3.6 GiB iB                                                                                                                                                                            Done.
Unzipping...Done.
Data was downloaded.


In [9]:
train_samples = pd.read_parquet('../data/data/raw/train_values.parquet')
train_labels = pd.read_parquet('../data/data/raw/train_labels.parquet')

In [10]:
train_samples_converted, y_train = convert_string_lists_to_lists(train_samples, train_labels, "values", "type")

100%|██████████| 412059/412059 [00:57<00:00, 7108.44it/s] 


## Train Doc2Vec

In [11]:
initialise_nltk()

Initialised NLTK, process took 0:00:00.343083 seconds.

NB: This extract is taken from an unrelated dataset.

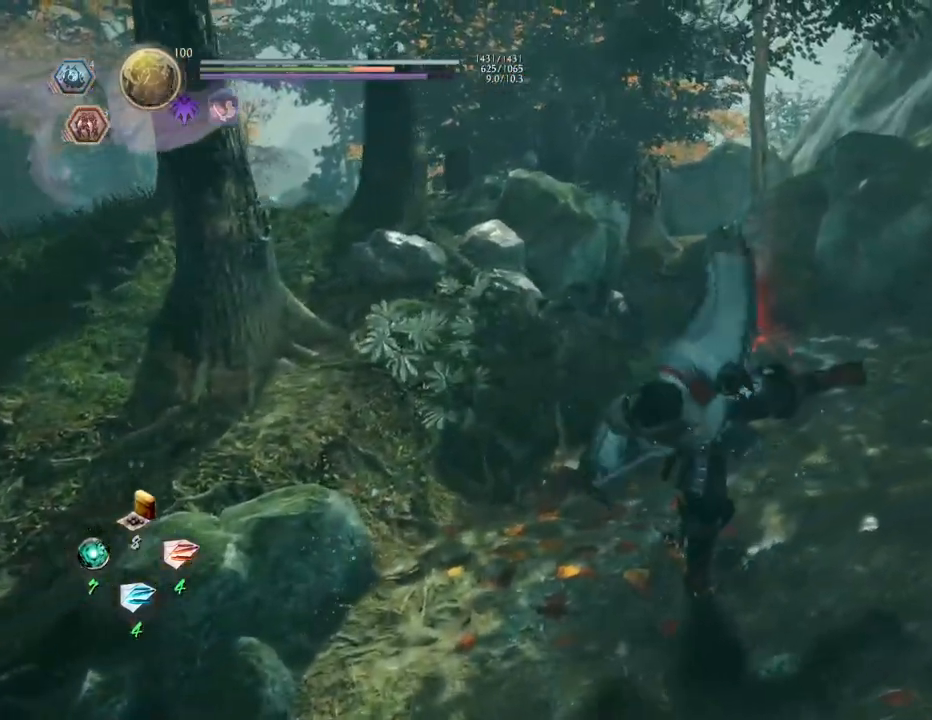
{"buttons": [], "left_stick": "center", "right_stick": "center", "events": []}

[nltk_data] Downloading package punkt to /Users/madelon/nltk_data...
[nltk_data]   Package punkt is already up-to-date!
[nltk_data] Downloading package stopwords to
[nltk_data]     /Users/madelon/nltk_data...
[nltk_data]   Unzipping corpora/stopwords.zip.


In [12]:
samples = train_samples_converted.dropna()
print(f'Samples: {type(samples)}, length={len(samples)}')

labels = train_labels.values.flatten()
print(f'Labels:  {type(labels)}, length={len(labels)}')

Samples: <class 'pandas.core.series.Series'>, length=412059
Labels:  <class 'numpy.ndarray'>, length=412059


In [13]:
start = datetime.now()

print('Tagging columns')
cols = tagcol_paragraph_embeddings_features(samples, labels)

print(f'Tagged Columns Doc2Vec Model, process took {datetime.now() - start} seconds.')

Tagging columns
Tagged Columns Doc2Vec Model, process took 0:03:44.321182 seconds.


In [14]:
start = datetime.now()

vec_dim = 400
print(f'Training Doc2Vec model in {vec_dim} dimensions')

train_paragraph_embeddings_features(cols, vec_dim)

print(f'Trained Doc2Vec Model, {vec_dim} dim, process took {datetime.now() - start} seconds.')

Training Doc2Vec model in 400 dimensions
Trained Doc2Vec Model, 400 dim, process took 0:22:22.303905 seconds.


In [15]:
print(f'Finished at {datetime.now()}')

Finished at 2022-02-09 19:38:41.865764